EXERCISE REQUIREMENTS —
1. Copy the passage from the article on pharmaceutical patient support programs word for word, starting with "Fig. 5. Mango" and going on through "and the patient.".
2. Decide whether each statement agrees with the article on pharmaceutical patient support programs. Answer yes or no, and quote the words from the article that decide it.
(a) Valerie Sullivan is described as a former president of inVentiv Patient Access Solutions.
(b) Privately insured patients are barred by law from receiving copay assistance from a manufacturer.
(c) The manufacturers that settled with DoJ paid a combined total of hundreds of millions in fines.
3. Answer these questions using the article on pharmaceutical patient support programs:
(a) According to the article, what role are hub providers meant to play between the manufacturer and the patient?
(b) The fined companies were alleged to have violated the Anti-Kickback statute of which act?
(c) Which patients are, in most cases, not eligible for copay or other financial assistance?

DOCUMENT EXTRACT —
[Start of section]
There is widespread agreement that mobile communications, both from and to patients, is transforming not only patient support programs for specialty pharmacueticals, but all pharmaceutical patient interactions. In the patient-support context, though, there is thought to bringing in another element: the community of peer groups of patients taking the same drug, or suffering the same disease state. “Imagine if patients on a therapy could join a group of their peers, moderated by experts from a pharma company, to talk about their treatment,” says Valerie Sullivan, an industry consultant and former president, inVentiv Patient Access Solutions. “In general, the pharma industry is petrified of the potential liabilities of such interactions, but this kind of communication should be a more meaningful way to engage.”

Mango Health TrialCard screen shot

Fig. 5. Mango Health / TrialCard offers a app for connecting patients with their drug therapy. credit: Mango Health

Attention to compliance

Direct interaction with patients in open forums might be a bridge too far for most pharma companies; they are continually balancing their interactions with patients with the restrictions imposed by governments. In past years, there were instances of violations in sharing protected health information of patients directly with the sales and marketing teams; this is one of the reasons for hub providers to exist in the first place—to be a clear buffer between the manufacturer and the patient.

In the past year, FDA, CMS and the US Dept. of Justice have mostly been focused on the workarounds used by some companies to provide financial support to Medicare, Medicaid and related government-insured patients; those patients are not eligible, in most cases, for copay or other financial assistance. Settlements between DoJ and manufacturers include Aegerion, Alexion, Amgen, Insys, Jazz Pharma, Lundbeck and US WorldMeds, who collectively paid hundreds of millions in fines for alleged violations of the False Claims Act and its Anti-Kickback statute. In all these cases, the government alleges, the companies paid funds into patient assistance foundations, who then reimbursed federaly insured patients’ copays. (Privately insured patients are legally allowed to receive copay assistance a manufacturer, usually through the intercession of a hub provider or copay-assistance provider.) In some of the cases, the foundation support was structured such that only one drug (of that manufacturer) was eligible for the assistance.
[End of section]
GIVEN RECORDS —
[Start of section]
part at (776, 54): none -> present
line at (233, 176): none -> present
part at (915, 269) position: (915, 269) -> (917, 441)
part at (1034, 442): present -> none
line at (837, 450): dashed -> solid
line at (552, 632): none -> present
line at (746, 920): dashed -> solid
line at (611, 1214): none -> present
[End of section]
RESPONSES TO THE TASKS —
1.
Fig. 5. Mango Health / TrialCard offers a app for connecting patients with their drug therapy. credit: Mango Health

Attention to compliance

Direct interaction with patients in open forums might be a bridge too far for most pharma companies; they are continually balancing their interactions with patients with the restrictions imposed by governments. In past years, there were instances of violations in sharing protected health information of patients directly with the sales and marketing teams; this is one of the reasons for hub providers to exist in the first place—to be a clear buffer between the manufacturer and the patient.

2.
(a) Yes: "an industry consultant and former president, inVentiv Patient Access Solutions"
(b) No: "Privately insured patients are legally allowed to receive copay assistance"
(c) Yes: "collectively paid hundreds of millions in fines"

3.
(a) They serve as a clear buffer between the manufacturer and the patient.
(b) The False Claims Act.
(c) Medicare, Medicaid and related government-insured patients.